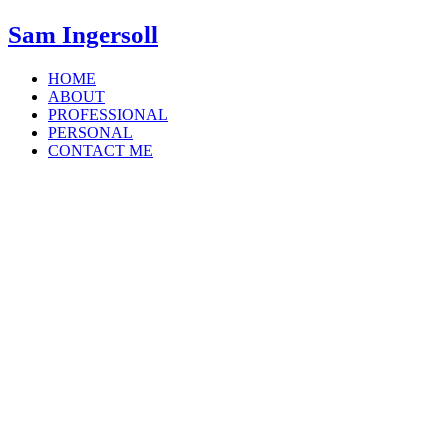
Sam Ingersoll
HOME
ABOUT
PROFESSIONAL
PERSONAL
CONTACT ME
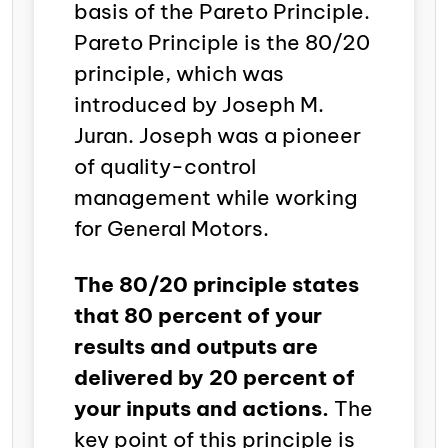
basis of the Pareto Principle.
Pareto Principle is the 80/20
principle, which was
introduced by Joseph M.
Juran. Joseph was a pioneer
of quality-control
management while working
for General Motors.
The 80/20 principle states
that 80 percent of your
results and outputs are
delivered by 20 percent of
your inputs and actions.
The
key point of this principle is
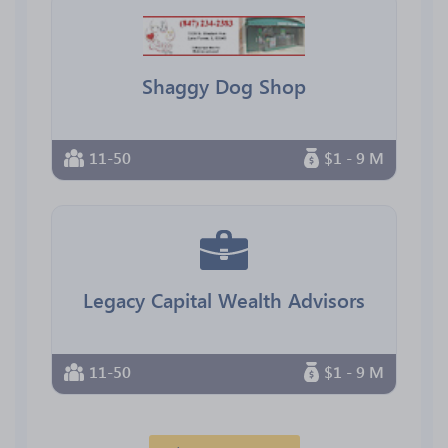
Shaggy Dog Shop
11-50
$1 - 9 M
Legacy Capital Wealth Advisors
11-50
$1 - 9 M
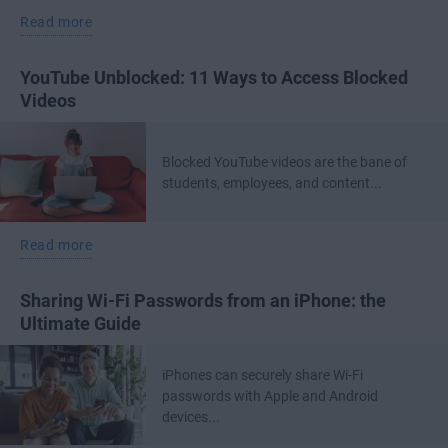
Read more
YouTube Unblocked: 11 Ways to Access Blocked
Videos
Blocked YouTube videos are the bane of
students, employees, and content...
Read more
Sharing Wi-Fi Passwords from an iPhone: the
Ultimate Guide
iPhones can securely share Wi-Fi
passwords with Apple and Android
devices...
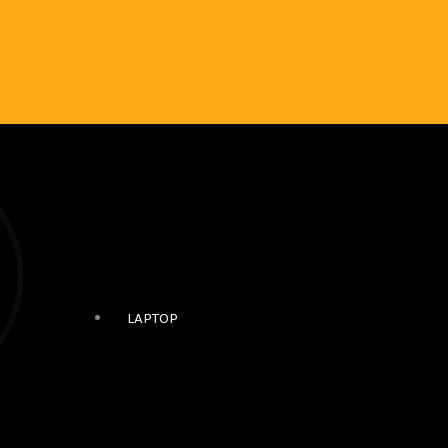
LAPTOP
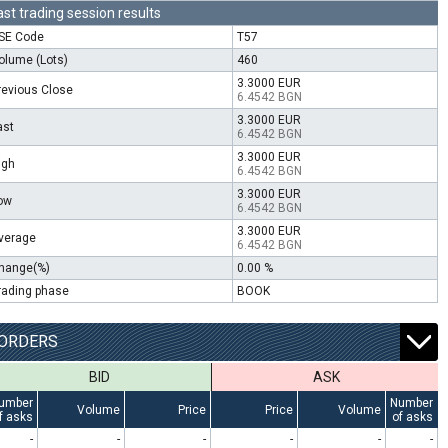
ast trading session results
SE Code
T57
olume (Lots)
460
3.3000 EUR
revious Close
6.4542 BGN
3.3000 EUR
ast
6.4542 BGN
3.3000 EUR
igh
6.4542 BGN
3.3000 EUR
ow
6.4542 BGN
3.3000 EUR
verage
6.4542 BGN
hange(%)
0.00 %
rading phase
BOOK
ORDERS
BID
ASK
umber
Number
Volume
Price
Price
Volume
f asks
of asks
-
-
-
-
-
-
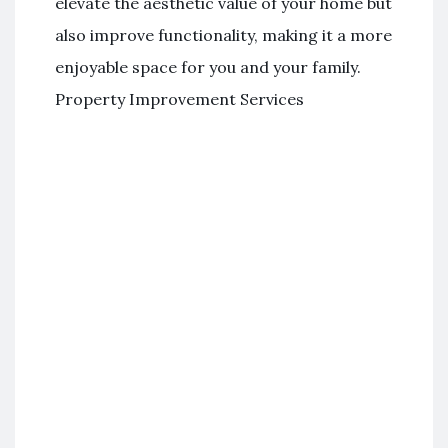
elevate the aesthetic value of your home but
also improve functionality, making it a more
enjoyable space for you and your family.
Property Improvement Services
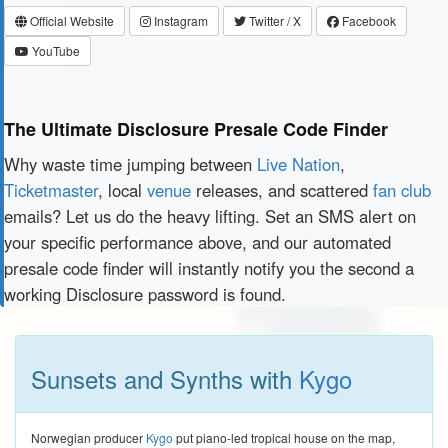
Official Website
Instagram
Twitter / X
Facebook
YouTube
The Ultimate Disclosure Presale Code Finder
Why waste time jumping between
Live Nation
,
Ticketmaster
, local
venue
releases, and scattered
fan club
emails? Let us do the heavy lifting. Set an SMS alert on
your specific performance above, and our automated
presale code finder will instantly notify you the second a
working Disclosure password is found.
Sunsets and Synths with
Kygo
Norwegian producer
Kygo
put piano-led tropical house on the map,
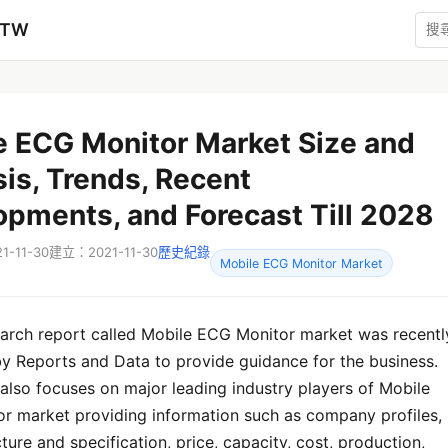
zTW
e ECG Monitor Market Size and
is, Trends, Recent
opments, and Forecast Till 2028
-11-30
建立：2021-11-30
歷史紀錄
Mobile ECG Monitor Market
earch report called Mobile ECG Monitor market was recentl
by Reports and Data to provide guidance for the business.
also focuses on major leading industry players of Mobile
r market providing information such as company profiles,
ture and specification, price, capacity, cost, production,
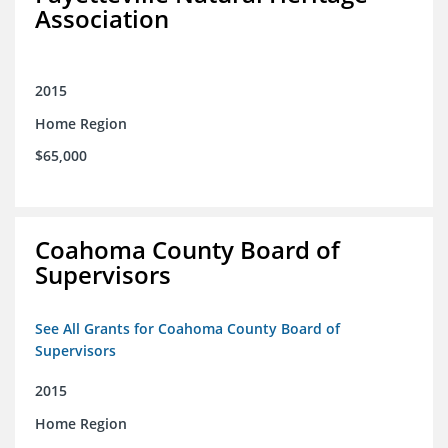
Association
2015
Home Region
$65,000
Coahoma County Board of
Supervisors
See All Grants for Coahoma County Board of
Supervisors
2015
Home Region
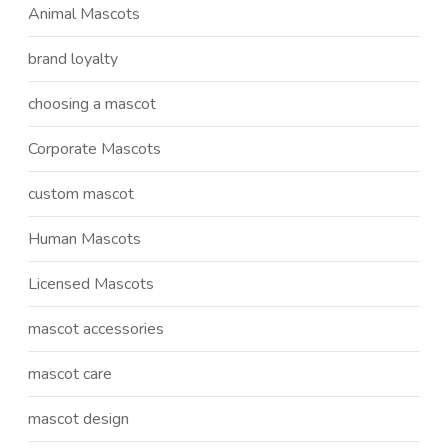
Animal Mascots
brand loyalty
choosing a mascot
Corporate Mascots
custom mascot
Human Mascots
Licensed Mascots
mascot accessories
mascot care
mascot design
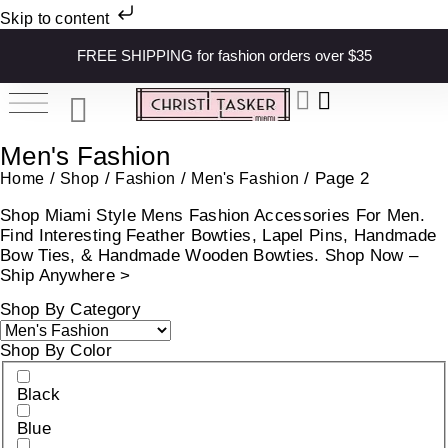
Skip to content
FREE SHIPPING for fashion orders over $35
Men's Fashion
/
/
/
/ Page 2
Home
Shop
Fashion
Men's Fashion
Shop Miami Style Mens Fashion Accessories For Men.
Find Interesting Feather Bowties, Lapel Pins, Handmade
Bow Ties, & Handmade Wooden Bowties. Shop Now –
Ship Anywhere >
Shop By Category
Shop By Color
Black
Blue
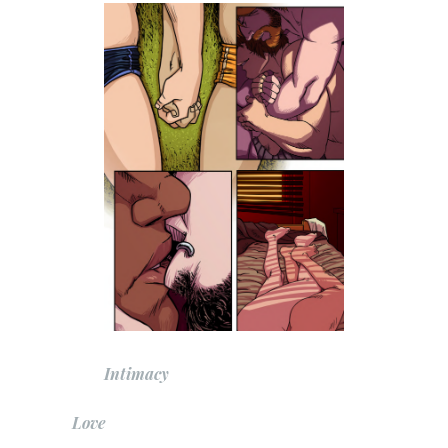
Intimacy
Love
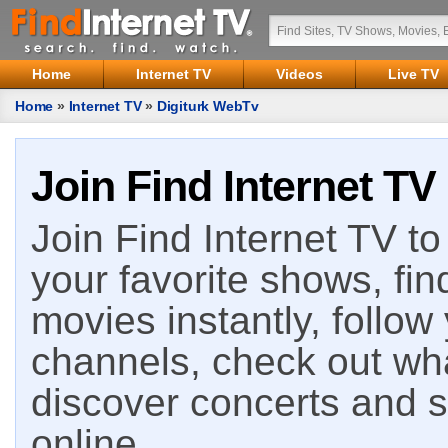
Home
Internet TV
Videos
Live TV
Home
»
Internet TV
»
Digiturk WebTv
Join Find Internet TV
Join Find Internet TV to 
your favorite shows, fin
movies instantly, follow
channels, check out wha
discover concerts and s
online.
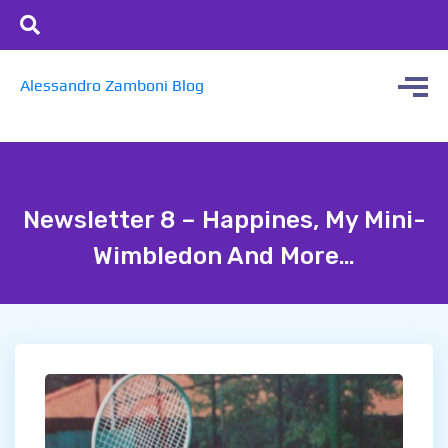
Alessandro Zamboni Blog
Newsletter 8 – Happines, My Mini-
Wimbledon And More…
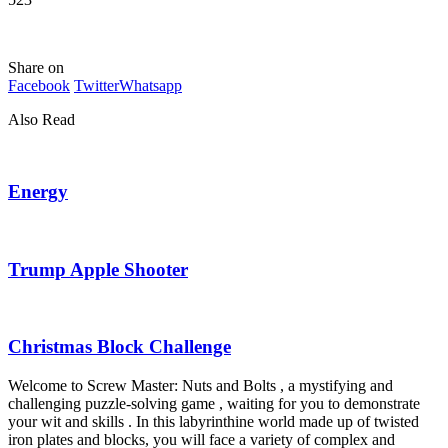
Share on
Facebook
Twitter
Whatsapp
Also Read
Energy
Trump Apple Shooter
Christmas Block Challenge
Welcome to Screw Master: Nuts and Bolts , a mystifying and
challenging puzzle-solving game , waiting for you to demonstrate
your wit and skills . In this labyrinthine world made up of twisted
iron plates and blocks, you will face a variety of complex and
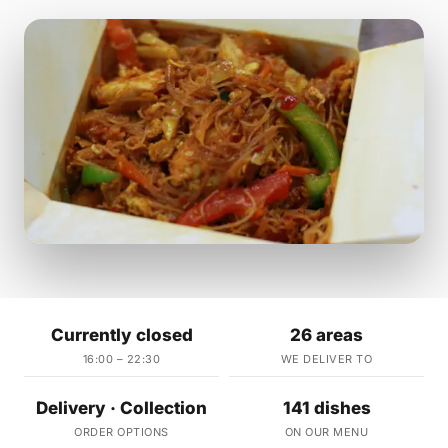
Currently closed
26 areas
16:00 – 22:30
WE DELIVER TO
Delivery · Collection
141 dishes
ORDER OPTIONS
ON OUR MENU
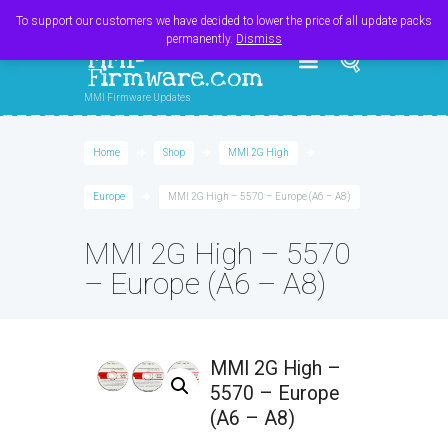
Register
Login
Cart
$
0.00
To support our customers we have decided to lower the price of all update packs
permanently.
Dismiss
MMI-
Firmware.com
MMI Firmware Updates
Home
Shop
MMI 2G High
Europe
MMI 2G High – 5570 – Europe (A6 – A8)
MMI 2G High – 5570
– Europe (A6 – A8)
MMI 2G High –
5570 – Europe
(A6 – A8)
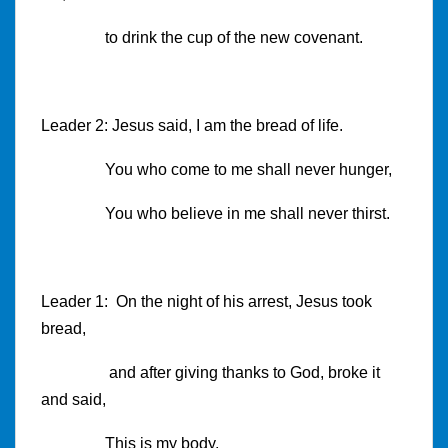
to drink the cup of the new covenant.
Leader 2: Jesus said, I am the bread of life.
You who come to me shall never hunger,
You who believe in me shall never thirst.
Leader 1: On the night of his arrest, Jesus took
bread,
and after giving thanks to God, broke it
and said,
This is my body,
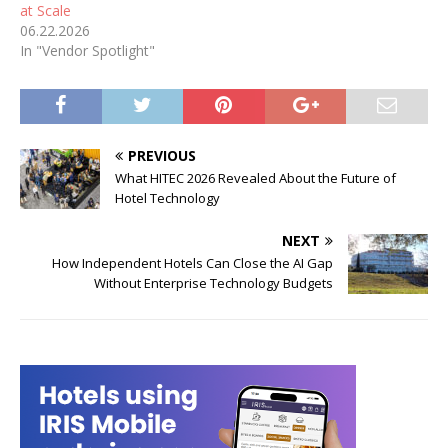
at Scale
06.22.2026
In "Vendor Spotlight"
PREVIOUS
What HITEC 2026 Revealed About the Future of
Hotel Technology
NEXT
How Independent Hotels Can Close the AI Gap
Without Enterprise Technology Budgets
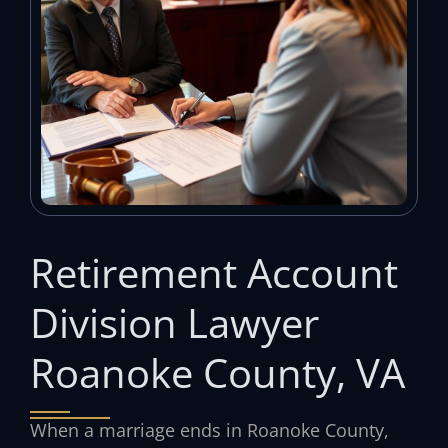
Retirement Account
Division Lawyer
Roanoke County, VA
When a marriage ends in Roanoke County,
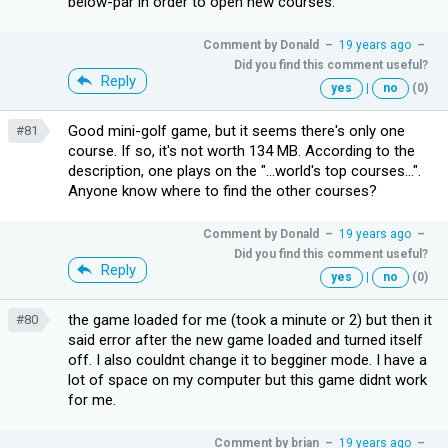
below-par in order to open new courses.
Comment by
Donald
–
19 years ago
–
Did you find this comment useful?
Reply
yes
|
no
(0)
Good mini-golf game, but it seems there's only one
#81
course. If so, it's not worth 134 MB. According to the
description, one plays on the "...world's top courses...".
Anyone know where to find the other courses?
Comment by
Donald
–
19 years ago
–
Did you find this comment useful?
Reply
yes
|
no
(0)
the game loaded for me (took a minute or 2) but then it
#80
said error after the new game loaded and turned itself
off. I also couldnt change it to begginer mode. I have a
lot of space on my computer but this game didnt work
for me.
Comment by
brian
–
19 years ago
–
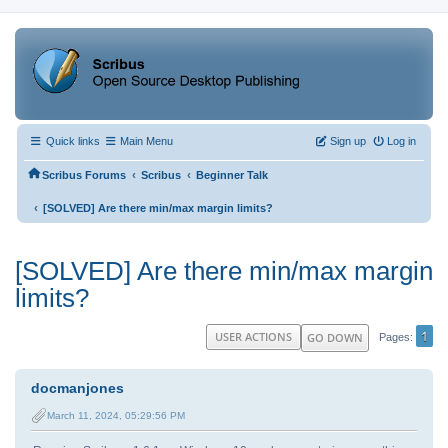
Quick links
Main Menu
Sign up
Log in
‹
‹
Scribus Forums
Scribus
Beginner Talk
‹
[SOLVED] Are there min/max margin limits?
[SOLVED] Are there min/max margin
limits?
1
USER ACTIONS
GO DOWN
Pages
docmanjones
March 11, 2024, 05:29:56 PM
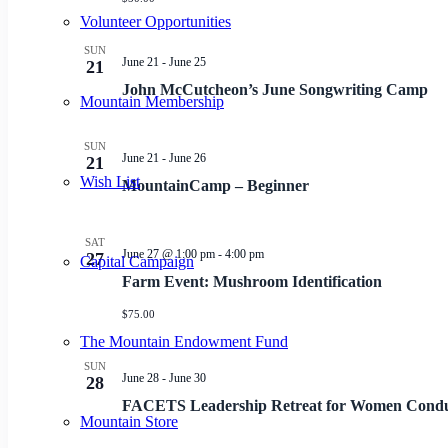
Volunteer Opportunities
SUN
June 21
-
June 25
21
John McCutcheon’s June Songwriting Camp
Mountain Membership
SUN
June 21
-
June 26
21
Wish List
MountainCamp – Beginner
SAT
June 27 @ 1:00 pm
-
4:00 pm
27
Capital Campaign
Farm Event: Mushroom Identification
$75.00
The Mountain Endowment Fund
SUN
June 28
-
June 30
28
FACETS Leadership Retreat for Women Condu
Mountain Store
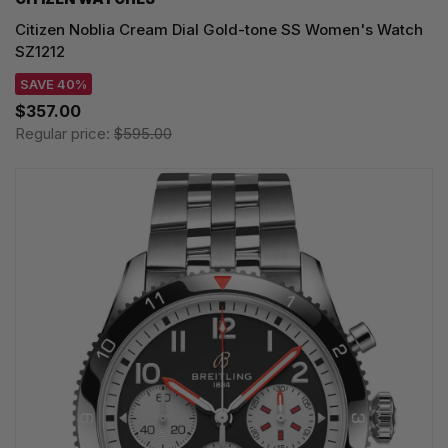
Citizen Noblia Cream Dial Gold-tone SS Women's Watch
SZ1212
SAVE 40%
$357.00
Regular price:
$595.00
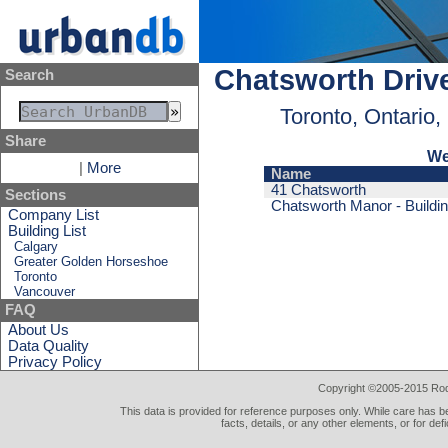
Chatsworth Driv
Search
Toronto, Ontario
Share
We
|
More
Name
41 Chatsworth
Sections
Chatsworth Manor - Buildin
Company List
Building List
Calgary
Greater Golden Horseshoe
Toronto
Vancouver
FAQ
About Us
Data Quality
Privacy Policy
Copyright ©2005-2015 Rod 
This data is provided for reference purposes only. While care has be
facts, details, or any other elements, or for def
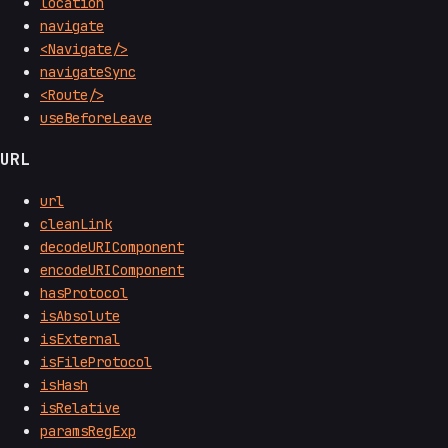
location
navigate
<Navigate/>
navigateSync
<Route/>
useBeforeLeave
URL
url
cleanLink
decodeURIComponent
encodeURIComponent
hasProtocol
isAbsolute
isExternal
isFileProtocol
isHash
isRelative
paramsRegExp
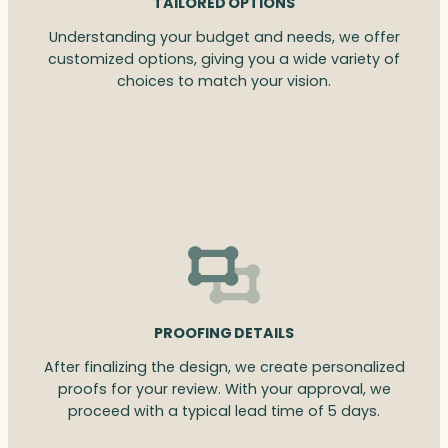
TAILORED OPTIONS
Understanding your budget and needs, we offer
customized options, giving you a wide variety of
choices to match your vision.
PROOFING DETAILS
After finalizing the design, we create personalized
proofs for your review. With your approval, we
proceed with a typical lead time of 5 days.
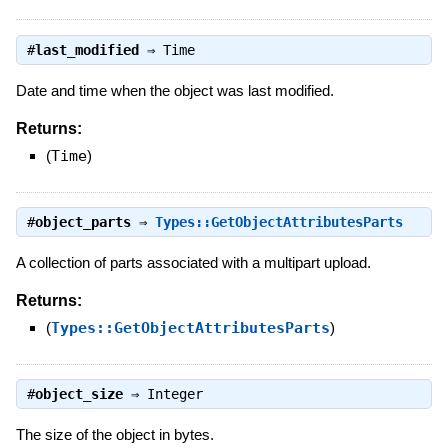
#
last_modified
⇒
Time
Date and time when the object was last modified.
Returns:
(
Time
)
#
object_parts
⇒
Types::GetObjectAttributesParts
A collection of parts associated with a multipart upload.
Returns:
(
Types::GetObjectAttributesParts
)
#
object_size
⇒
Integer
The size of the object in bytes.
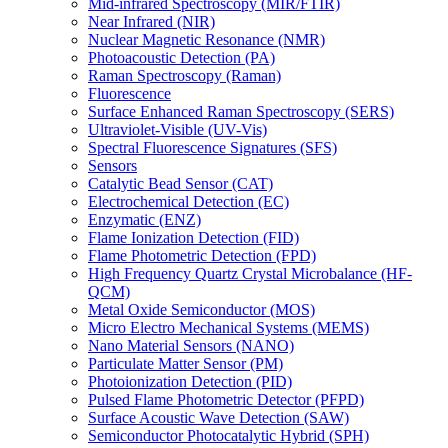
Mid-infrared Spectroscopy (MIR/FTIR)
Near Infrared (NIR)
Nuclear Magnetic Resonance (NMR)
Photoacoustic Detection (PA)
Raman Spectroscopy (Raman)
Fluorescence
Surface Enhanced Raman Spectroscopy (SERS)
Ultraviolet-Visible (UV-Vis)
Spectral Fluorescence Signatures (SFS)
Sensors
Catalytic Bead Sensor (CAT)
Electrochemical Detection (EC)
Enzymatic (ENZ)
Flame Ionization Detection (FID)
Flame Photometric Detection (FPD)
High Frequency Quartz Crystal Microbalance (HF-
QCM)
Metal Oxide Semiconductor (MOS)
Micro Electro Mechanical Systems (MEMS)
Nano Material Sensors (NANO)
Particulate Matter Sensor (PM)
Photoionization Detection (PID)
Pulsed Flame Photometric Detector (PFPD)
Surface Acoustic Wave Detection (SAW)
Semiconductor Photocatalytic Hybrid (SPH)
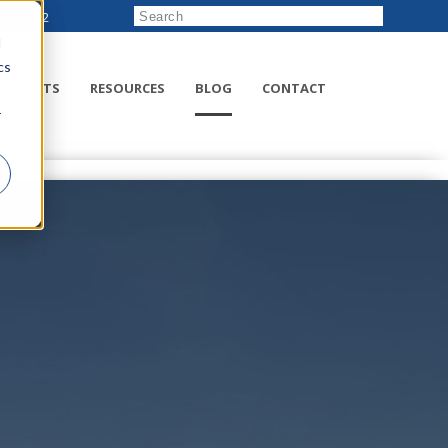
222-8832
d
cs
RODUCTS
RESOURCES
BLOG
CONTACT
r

┄┄┄┄┄┄┄┄┄┄┄┄┄┄┄┄┄┄┄┄

Give back every line of the listing where the word "Beginner" shows up.

* [ANSWER SECTION]:
Beginner Talk
MountainCamp – Beginner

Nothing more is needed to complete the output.